Data extracted from a collection:
◆ ◆ ◆ ◆
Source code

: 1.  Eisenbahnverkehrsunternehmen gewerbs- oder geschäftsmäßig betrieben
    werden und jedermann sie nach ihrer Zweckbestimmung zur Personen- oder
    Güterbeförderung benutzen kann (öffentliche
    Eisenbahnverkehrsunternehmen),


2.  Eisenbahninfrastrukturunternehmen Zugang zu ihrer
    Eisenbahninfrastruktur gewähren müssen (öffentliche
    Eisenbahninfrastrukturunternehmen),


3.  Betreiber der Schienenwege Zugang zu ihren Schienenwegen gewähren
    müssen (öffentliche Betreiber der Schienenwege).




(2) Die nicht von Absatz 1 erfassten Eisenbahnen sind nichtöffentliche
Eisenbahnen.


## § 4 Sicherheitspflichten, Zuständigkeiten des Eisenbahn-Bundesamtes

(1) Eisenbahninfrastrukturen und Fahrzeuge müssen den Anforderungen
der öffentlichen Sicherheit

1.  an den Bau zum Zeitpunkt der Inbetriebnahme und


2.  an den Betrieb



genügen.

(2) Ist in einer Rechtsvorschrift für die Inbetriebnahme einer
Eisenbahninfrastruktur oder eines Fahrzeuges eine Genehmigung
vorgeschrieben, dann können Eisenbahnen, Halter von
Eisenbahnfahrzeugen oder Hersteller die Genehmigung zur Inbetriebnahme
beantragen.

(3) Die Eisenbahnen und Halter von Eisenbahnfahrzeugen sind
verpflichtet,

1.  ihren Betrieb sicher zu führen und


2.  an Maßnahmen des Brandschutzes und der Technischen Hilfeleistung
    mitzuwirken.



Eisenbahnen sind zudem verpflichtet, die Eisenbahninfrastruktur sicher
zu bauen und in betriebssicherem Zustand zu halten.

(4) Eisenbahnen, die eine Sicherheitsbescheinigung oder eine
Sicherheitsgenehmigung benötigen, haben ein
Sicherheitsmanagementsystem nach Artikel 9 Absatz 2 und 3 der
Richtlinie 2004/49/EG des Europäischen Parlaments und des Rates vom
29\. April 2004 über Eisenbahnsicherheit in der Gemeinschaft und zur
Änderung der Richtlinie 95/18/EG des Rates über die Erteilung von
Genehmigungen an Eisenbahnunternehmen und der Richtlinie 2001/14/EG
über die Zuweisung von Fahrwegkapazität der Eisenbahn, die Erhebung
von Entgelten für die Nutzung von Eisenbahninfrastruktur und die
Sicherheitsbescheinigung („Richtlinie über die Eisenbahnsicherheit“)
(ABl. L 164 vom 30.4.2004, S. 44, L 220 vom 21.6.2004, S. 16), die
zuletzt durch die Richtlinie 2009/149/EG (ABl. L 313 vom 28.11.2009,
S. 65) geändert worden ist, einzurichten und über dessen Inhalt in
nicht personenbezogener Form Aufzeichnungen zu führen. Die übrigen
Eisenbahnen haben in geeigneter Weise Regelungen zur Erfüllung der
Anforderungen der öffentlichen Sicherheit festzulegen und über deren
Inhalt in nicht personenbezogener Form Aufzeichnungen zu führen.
◆ ◆ ◆ ◆
Lines of the data that include the string "Sicherheitsbescheinigung" are to be counted; report the total by itself.

2